Solution: since on the interval (finite interval) , then the random variable has even distribution, and the value "tse" can be found by the direct formula ... But it's better in a general way - using a property:

... why is it better? So that there are no unnecessary questions;)

So the density function is:

Let's complete the drawing. The values impossible , and therefore the bold points are placed at the bottom:


As an express check, we calculate the area of ​​the rectangle:
, h.t.

We will find expected value, and, probably, you already guess what it is equal to. Remembering the "10-minute" bus: if randomly come to the bus stop for many, many days, save me, then average it will have to wait 5 minutes.

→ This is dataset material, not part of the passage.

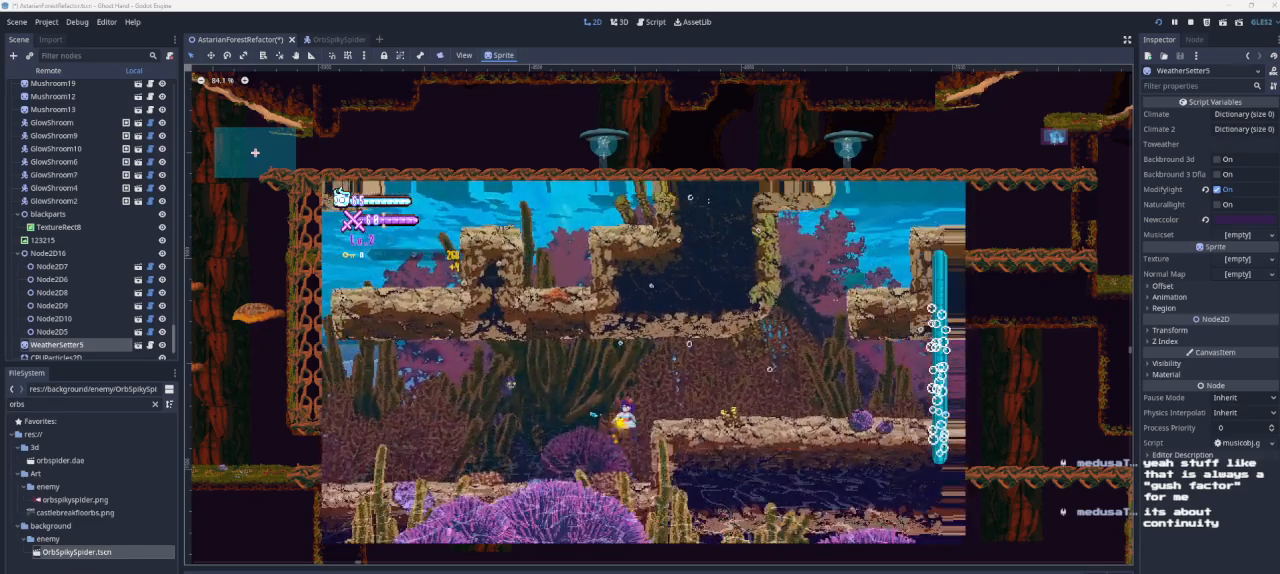
{"buttons": [], "left_stick": "right", "right_stick": "center", "events": [[33, "SQUARE", "down"], [267, "SQUARE", "up"]]}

Yes, that's right - expectation should be exactly in the middle of the "event" interval:
as expected.

We calculate the variance by formula ... And here you need an eye and an eye when calculating the integral:

Thus, dispersion:

Let's compose distribution function ... Nothing new here:

1) if, then ;

2) if, then:

3) and, finally, for , therefore:

As a result:

Let's execute the drawing:


On the "live" interval, the distribution function is growing linearly, and this is another sign that we have a uniformly distributed random variable. Well, of course, because derivative linear function- is a constant.

The required probability can be calculated in two ways, using the found distribution function:

either with the help definite integral from density:

As you like.

And here you can also write answer: ,
, the graphs are built in the course of the solution.

... “you can” because there is usually no punishment for his absence. Usually;)

To calculate and uniform random variable there are special formulas that I suggest you derive yourself:

Example 2

A continuous random variable is given by the density .

Calculate expected value and variance. Simplify results as much as possible (abbreviated multiplication formulas to help).

It is convenient to use the obtained formulas for verification, in particular, check the problem just solved by substituting specific values ​​"a" and "b" in them. Short solution at the bottom of the page.

And at the end of the lesson, we will analyze a couple of "word" problems:

Example 3

Scale division measuring instrument is equal to 0.2. Instrument readings are rounded to the nearest whole division. Assuming that the rounding errors are uniformly distributed, find the probability that at the next measurement it will not exceed 0.04.

For better understanding solutions Let's imagine that this is some kind of mechanical device with an arrow, for example, a scale with a graduation of 0.2 kg, and we have to weigh a pig in a bag. But not in order to find out his fatness - now it will be important WHERE the arrow stops between two adjacent divisions.

Consider a random variable - distance arrows from the nearest left division. Or from the nearest right, it doesn't matter.

Let's compose the function of the probability distribution density:

1) Since the distance cannot be negative, then on the interval. It is logical.

2) It follows from the condition that the arrow of the balance with equal probability can stop anywhere between tick marks * , including the divisions themselves, and therefore in the interval:

* This is an essential condition. So, for example, when weighing pieces of cotton wool or kilogram packs of salt, uniformity will be observed at much narrower intervals.

3) And since the distance from the NEAREST left division cannot be more than 0.2, then at is also equal to zero.

Thus:

It should be noted that no one asked us about the density function, and I gave its complete construction exclusively in cognitive circuits. When finishing the task, it is enough to write down only the 2nd item.

Now let's answer the question of the problem. When will the rounding error to the nearest division not exceed 0.04? This will happen when the arrow stops no further than 0.04 from the left division. on right or no more than 0.04 from the right division left... In the drawing, I shaded the corresponding areas:

It remains to find these areas using integrals... In principle, they can be calculated “in a school-like manner” (like the areas of rectangles), but simplicity does not always find understanding;)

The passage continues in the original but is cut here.